Items from a data source:

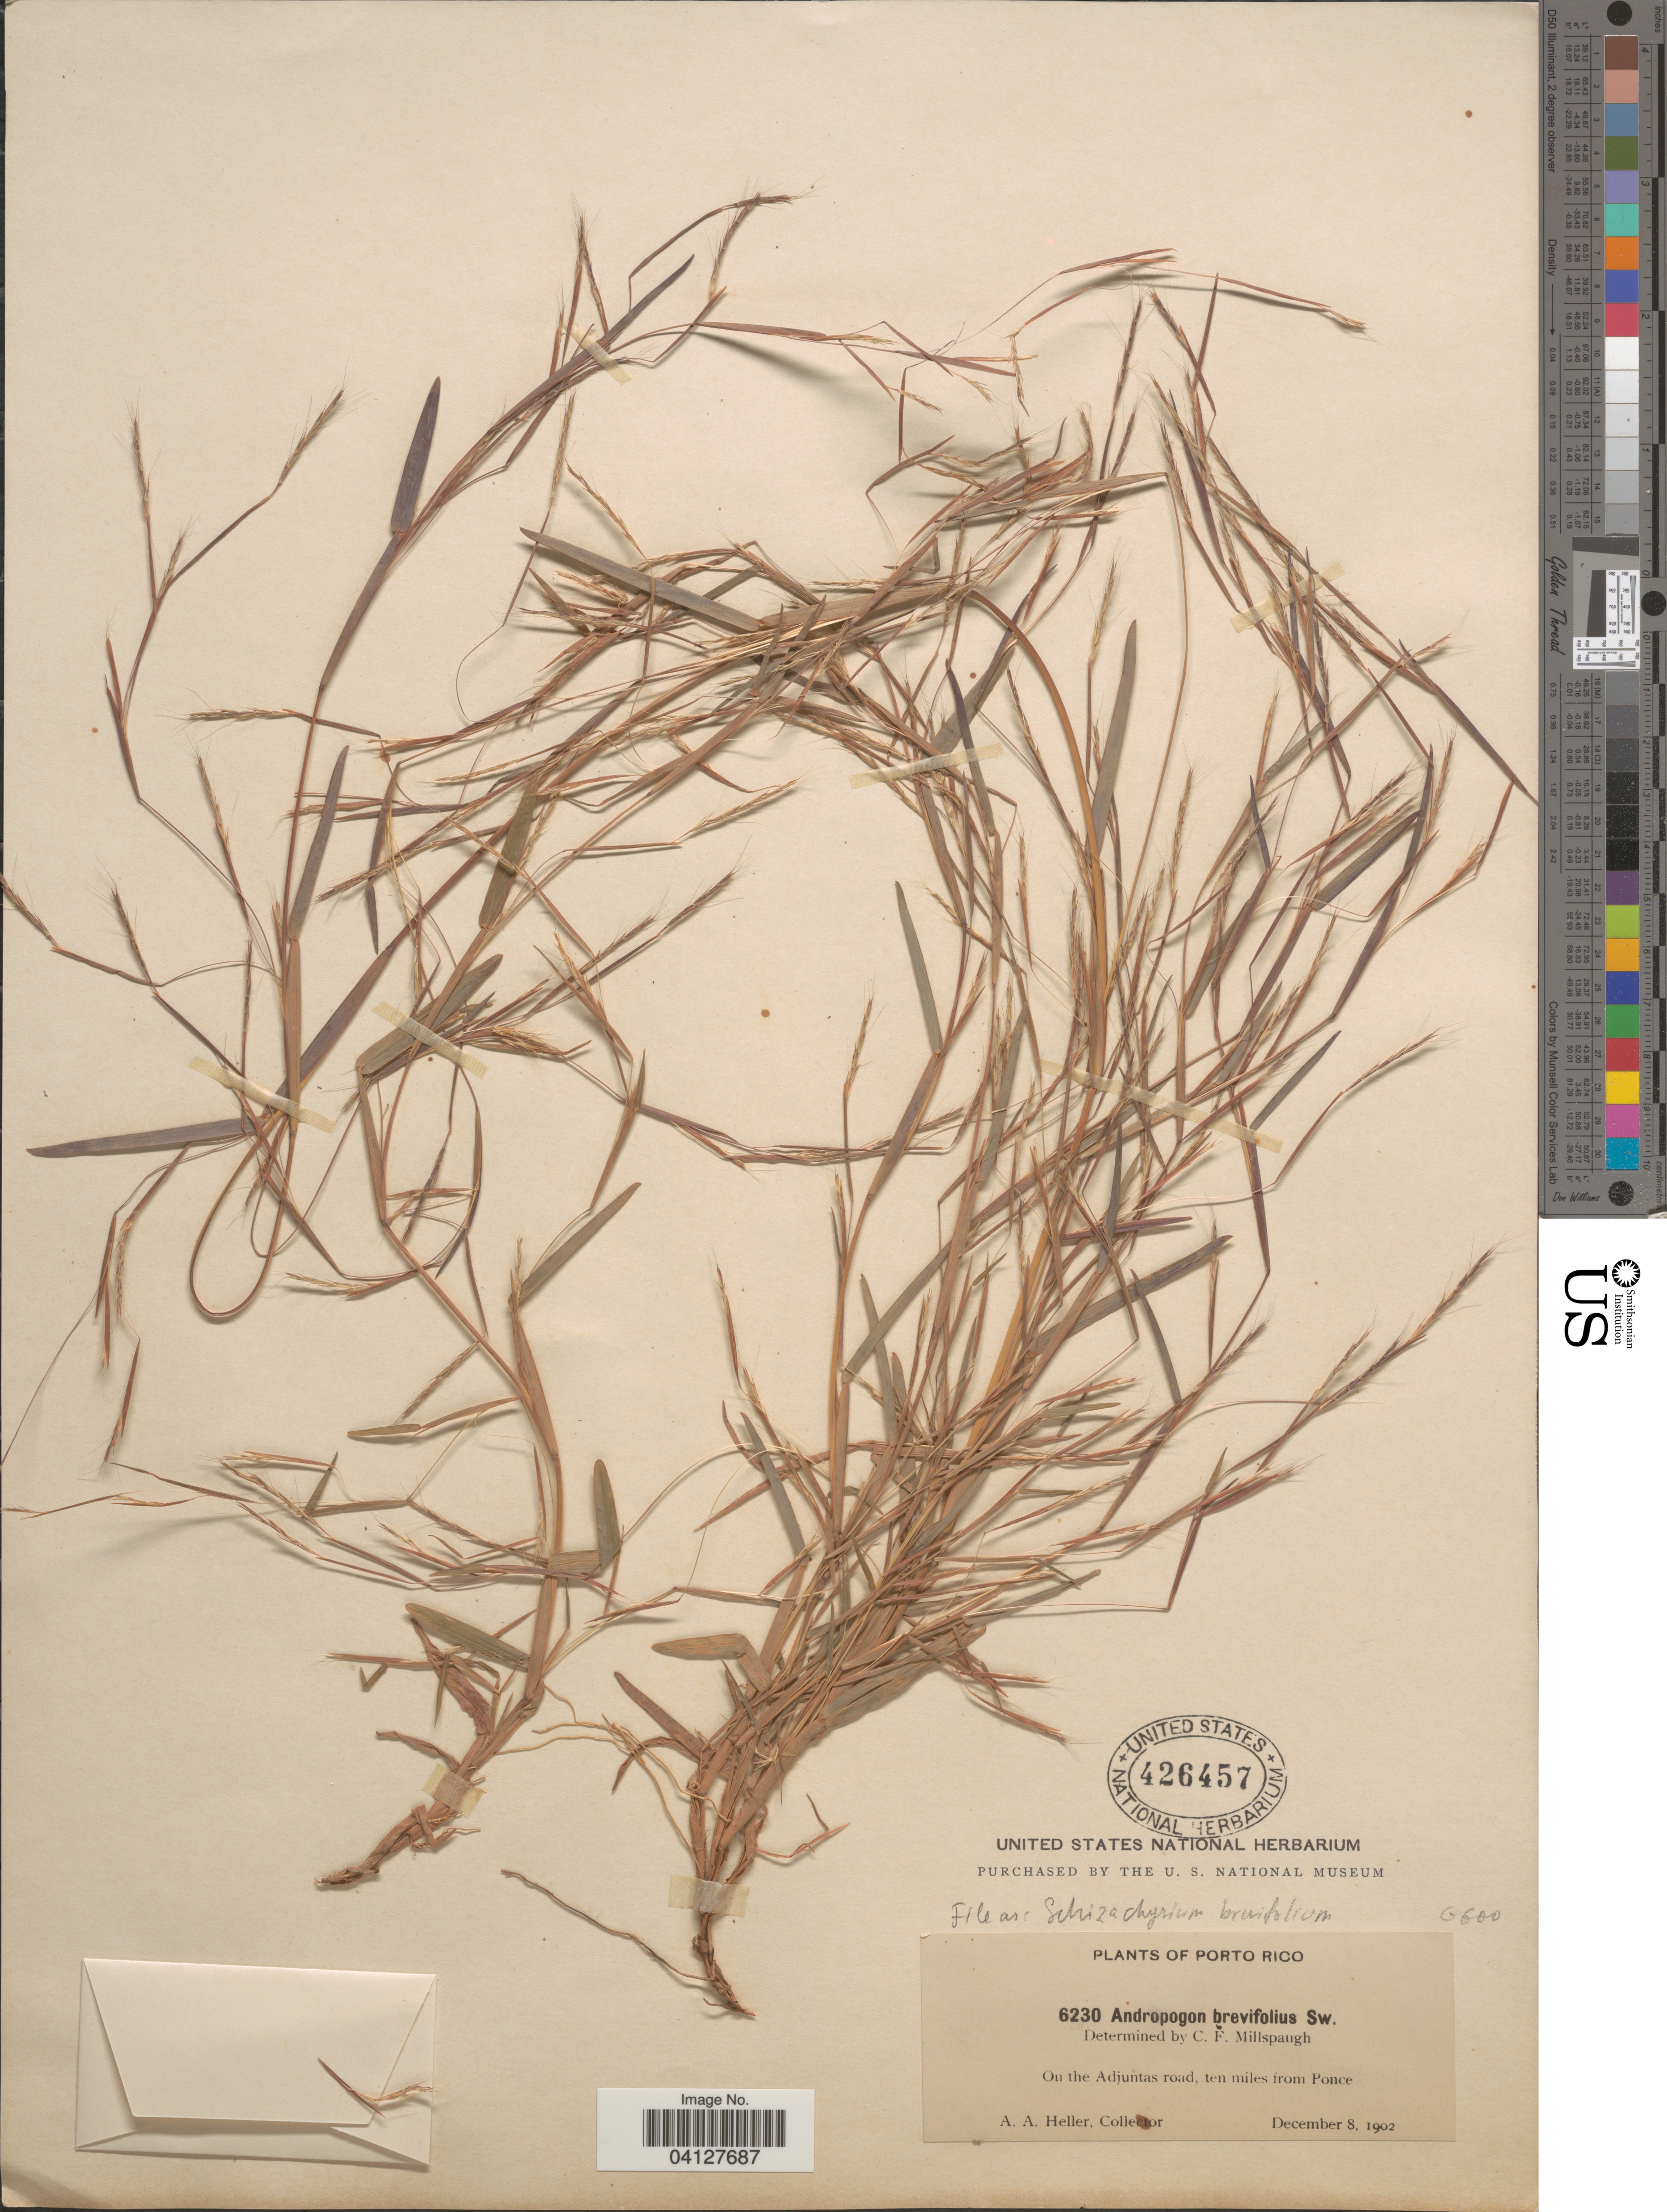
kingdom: Plantae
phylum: Tracheophyta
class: Liliopsida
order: Poales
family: Poaceae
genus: Andropogon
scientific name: Andropogon brevifolius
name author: Sw.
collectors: A. A. Heller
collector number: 6230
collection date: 1902-12-08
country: Puerto Rico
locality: Porto Rico. On the Adjuntas road, ten miles from Ponce.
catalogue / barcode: US 426457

WHAT TO PRODUCE:
Repeat every line of the records word for word, leaving out the pictures.

EXERCISE RESPONSE:
kingdom: Plantae
phylum: Tracheophyta
class: Liliopsida
order: Poales
family: Poaceae
genus: Andropogon
scientific name: Andropogon brevifolius
name author: Sw.
collectors: A. A. Heller
collector number: 6230
collection date: 1902-12-08
country: Puerto Rico
locality: Porto Rico. On the Adjuntas road, ten miles from Ponce.
catalogue / barcode: US 426457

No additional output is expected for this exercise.